■ **Work instructions**: Rewrite the lines below, swapping each "series" for "data series" and changing nothing else. Leave the pictures out of your answer.

■ **Information provided**:

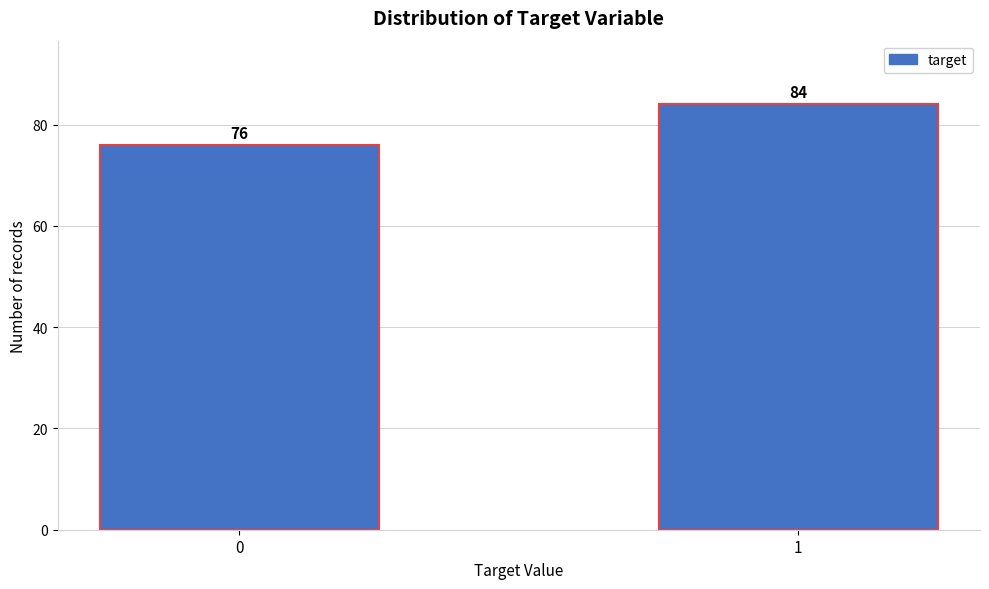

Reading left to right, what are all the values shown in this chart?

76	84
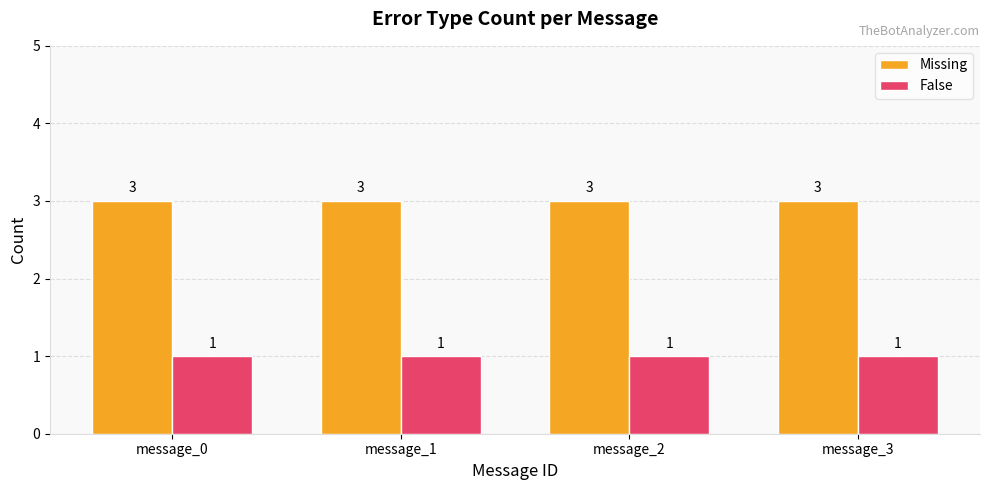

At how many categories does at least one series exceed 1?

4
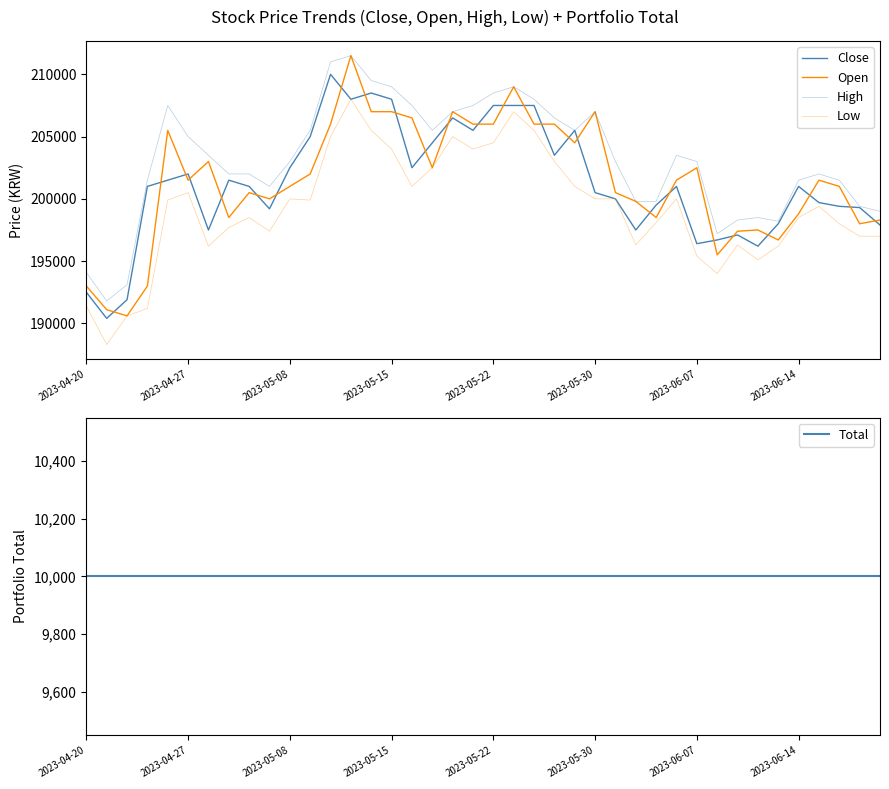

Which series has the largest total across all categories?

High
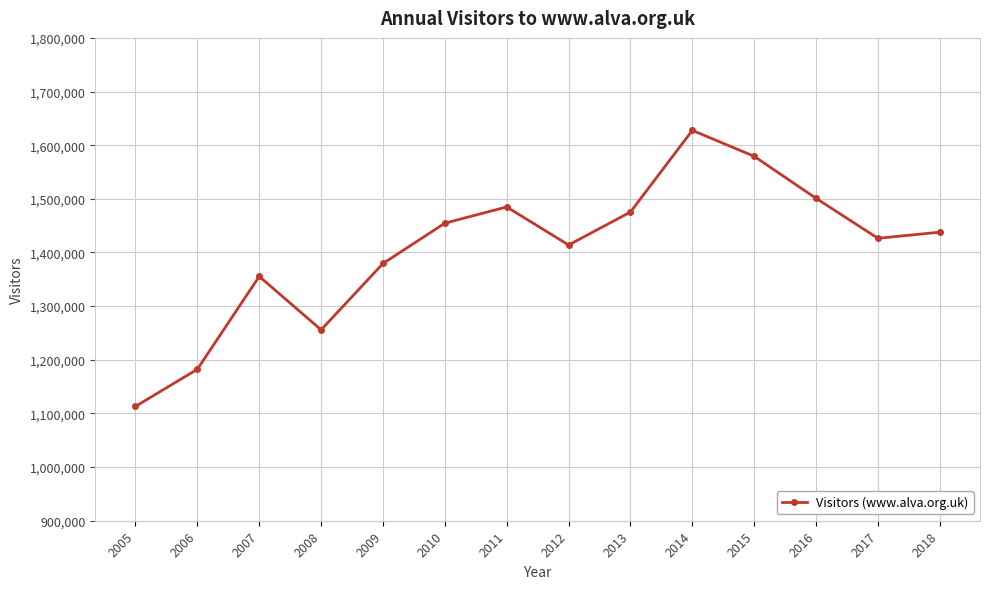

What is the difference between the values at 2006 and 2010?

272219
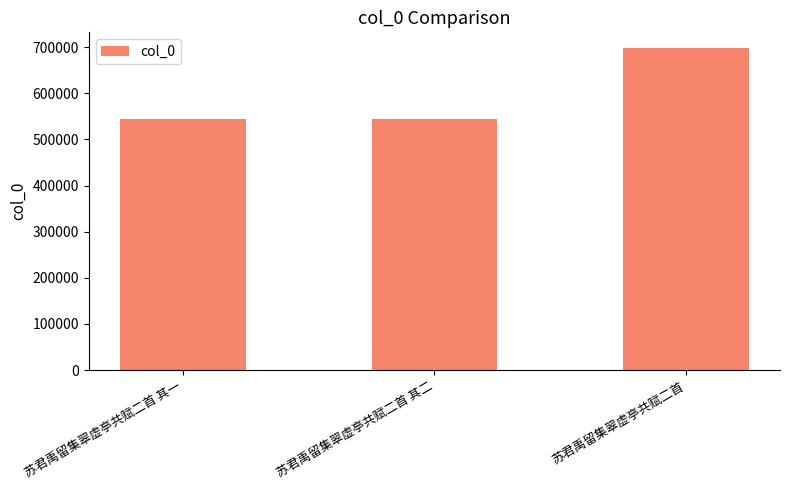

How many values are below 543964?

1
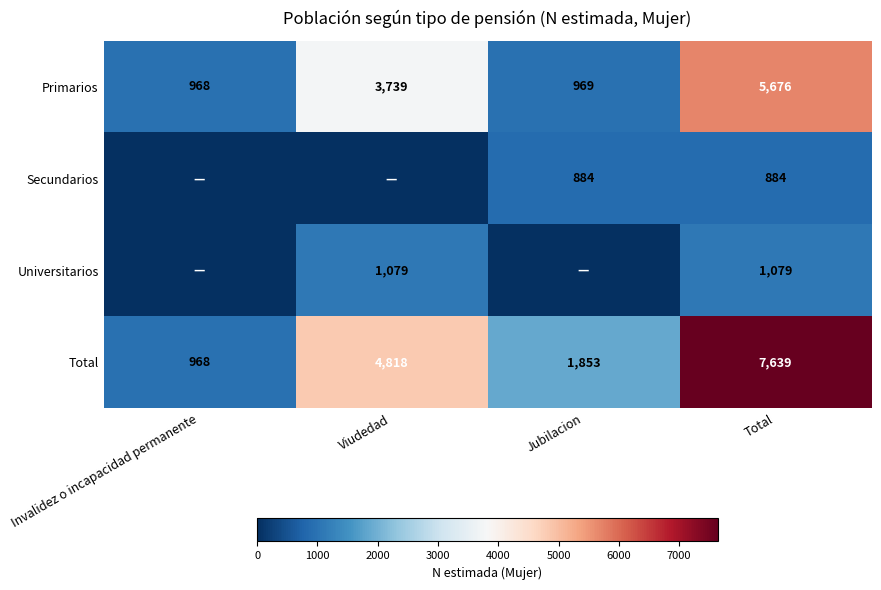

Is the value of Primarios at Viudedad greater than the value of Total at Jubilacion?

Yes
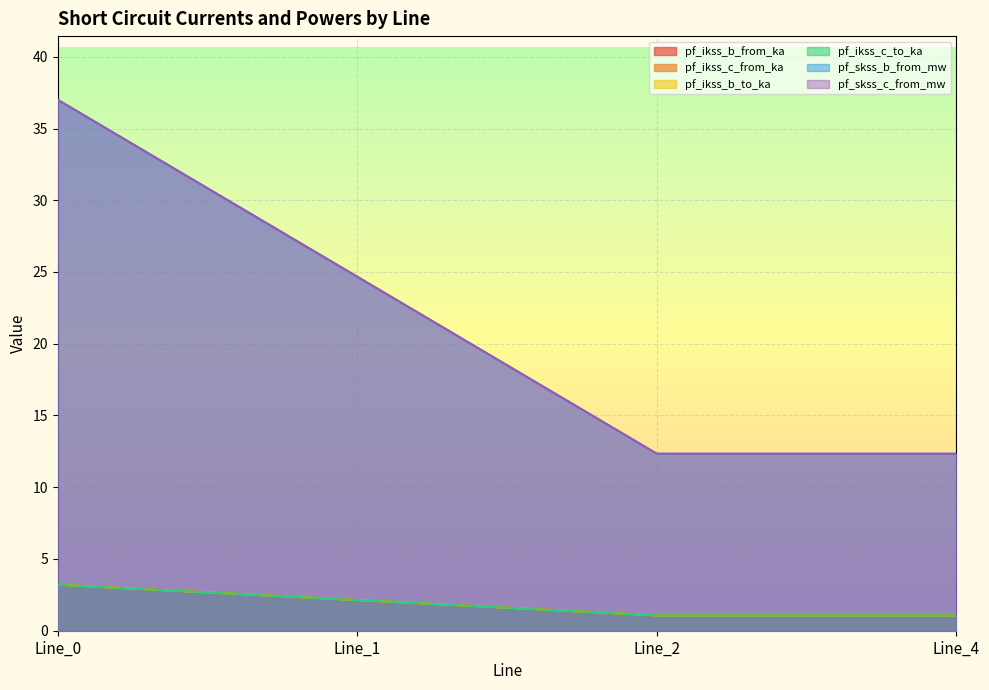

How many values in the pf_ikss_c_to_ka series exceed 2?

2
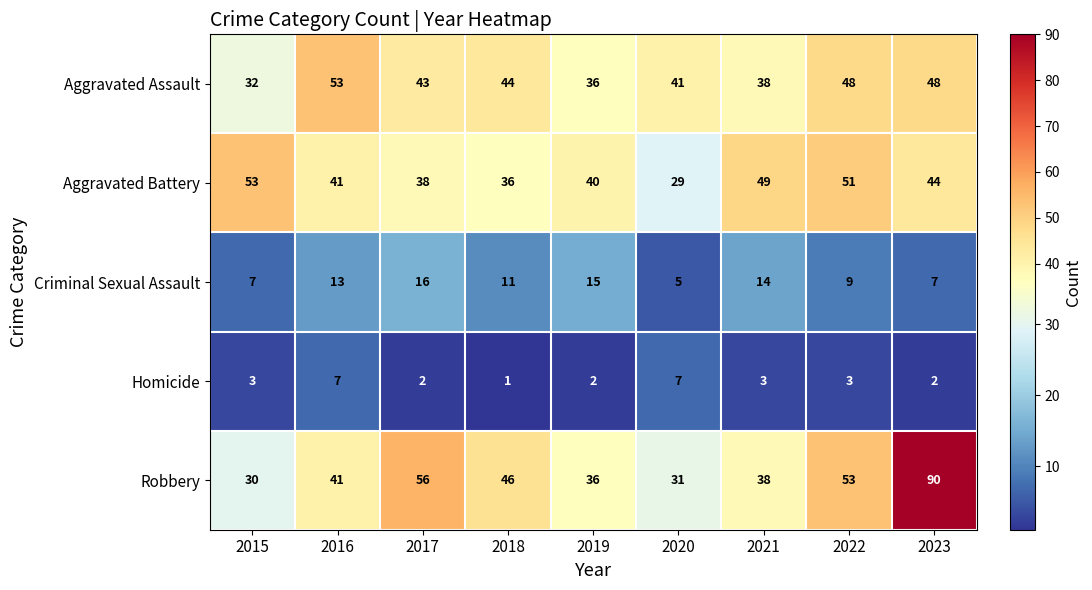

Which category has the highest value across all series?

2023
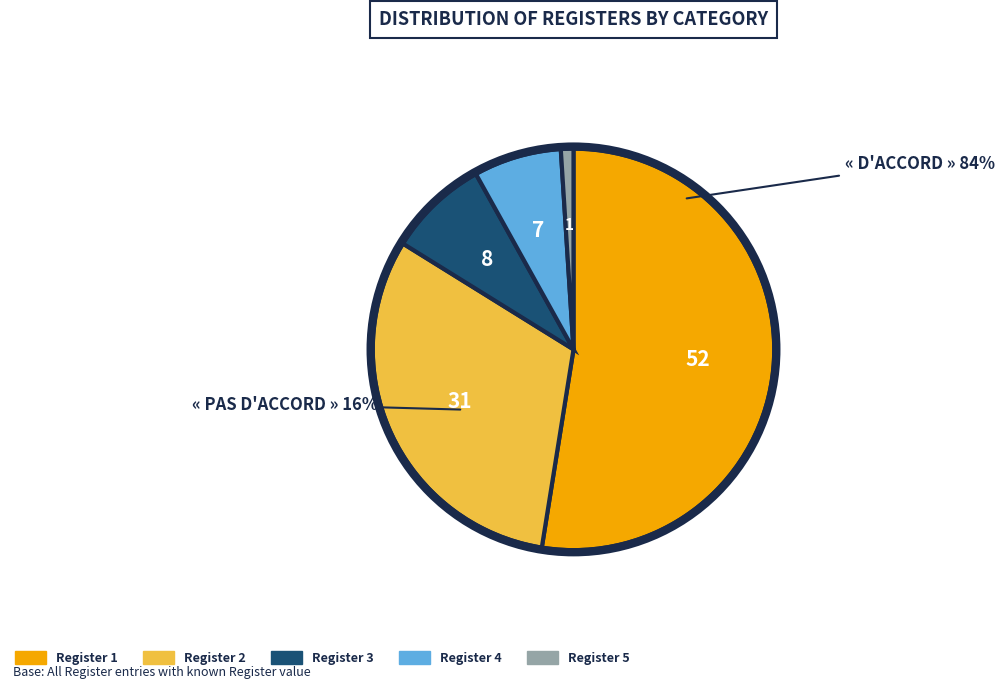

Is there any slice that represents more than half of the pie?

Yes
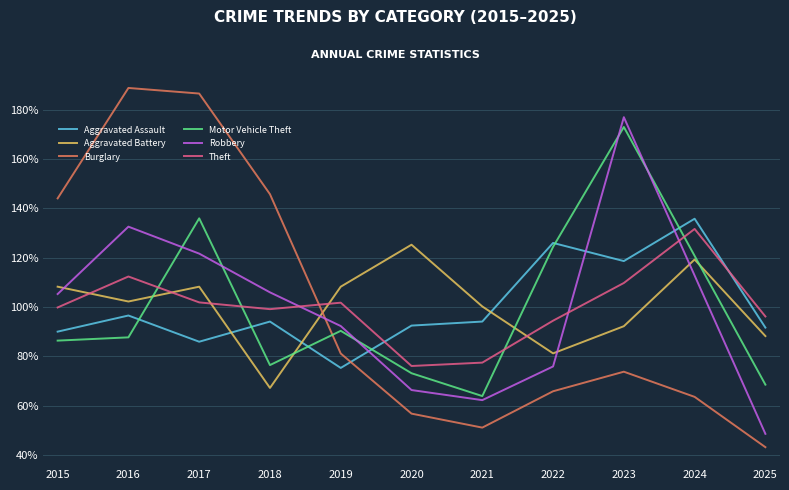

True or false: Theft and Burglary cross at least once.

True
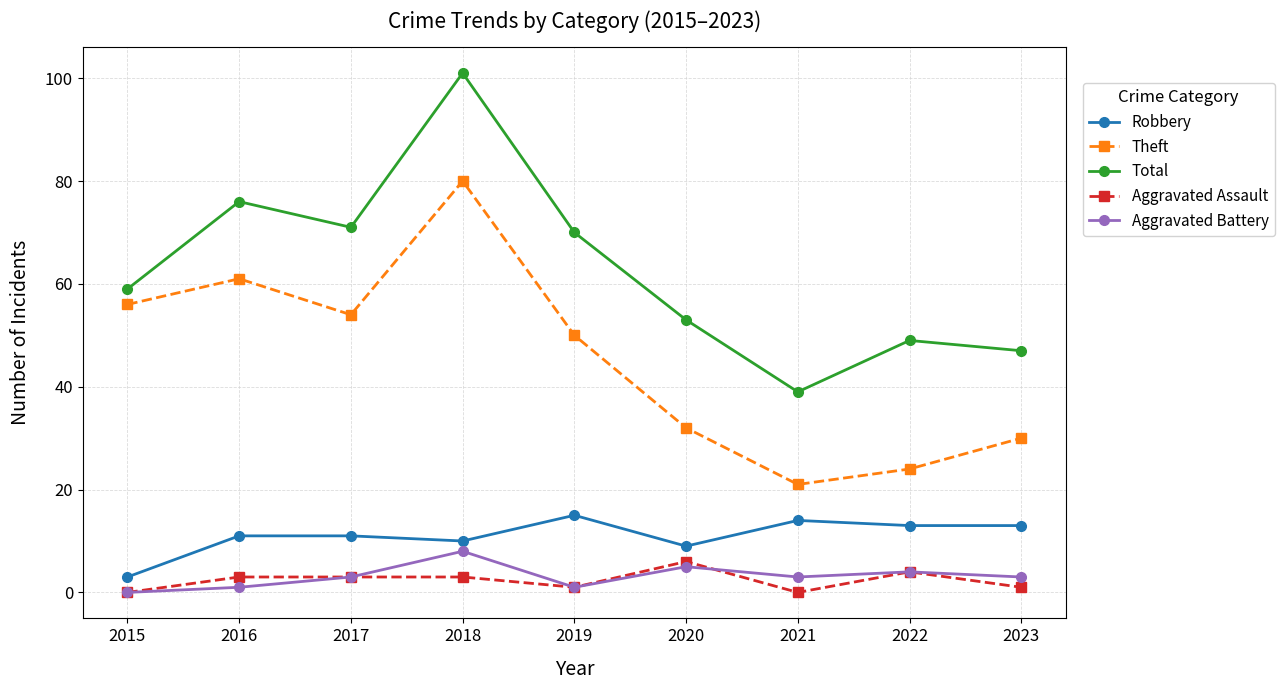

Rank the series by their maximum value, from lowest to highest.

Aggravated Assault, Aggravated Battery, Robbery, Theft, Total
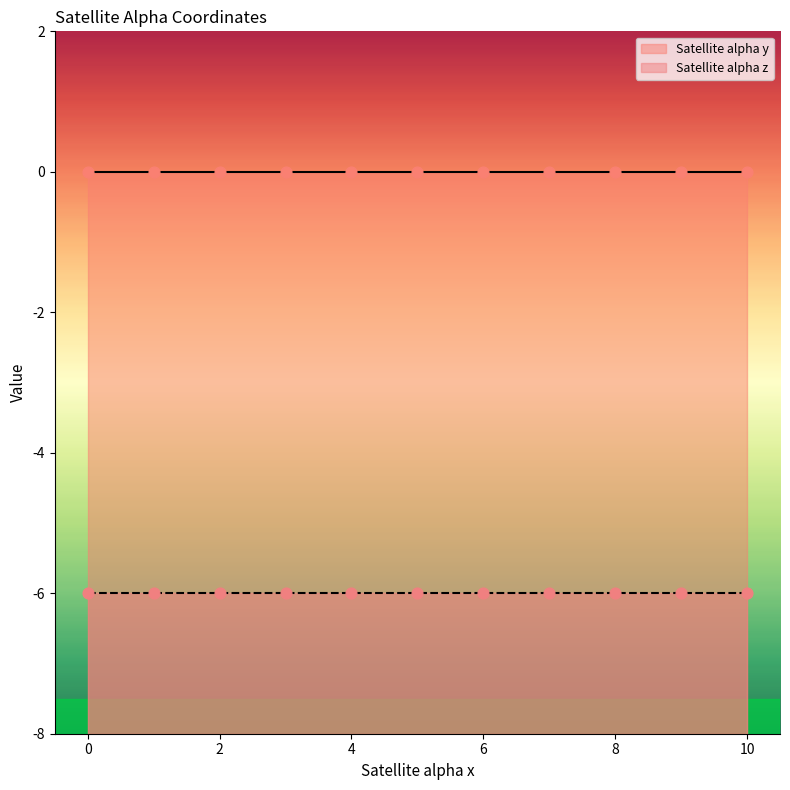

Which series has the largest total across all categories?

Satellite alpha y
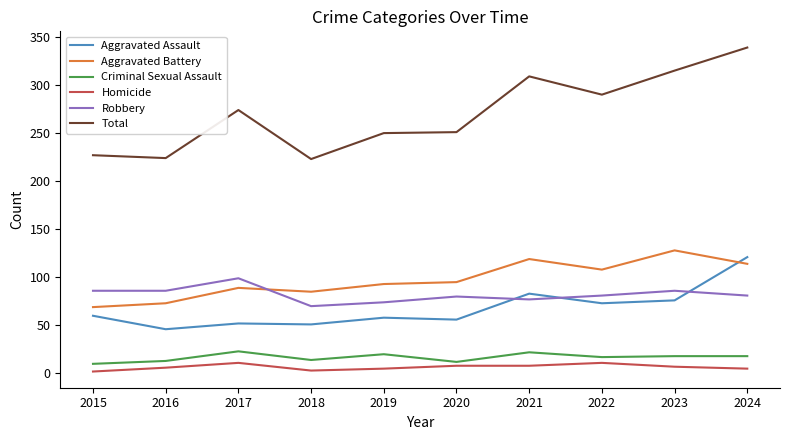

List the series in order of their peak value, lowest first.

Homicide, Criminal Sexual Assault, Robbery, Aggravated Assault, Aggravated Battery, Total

■ **Answer section**:
Reading left to right, what are all the values shown in this chart?

76	84

At how many categories does at least one data series exceed 1?

4

Which data series has the largest total across all categories?

High

What is the difference between the values at 2006 and 2010?

272219

How many values are below 543964?

1

Is the value of Primarios at Viudedad greater than the value of Total at Jubilacion?

Yes

How many values in the pf_ikss_c_to_ka data series exceed 2?

2

Which category has the highest value across all data series?

2023

Is there any slice that represents more than half of the pie?

Yes

True or false: Theft and Burglary cross at least once.

True

Rank the data series by their maximum value, from lowest to highest.

Aggravated Assault, Aggravated Battery, Robbery, Theft, Total

Which data series has the largest total across all categories?

Satellite alpha y

List the data series in order of their peak value, lowest first.

Homicide, Criminal Sexual Assault, Robbery, Aggravated Assault, Aggravated Battery, Total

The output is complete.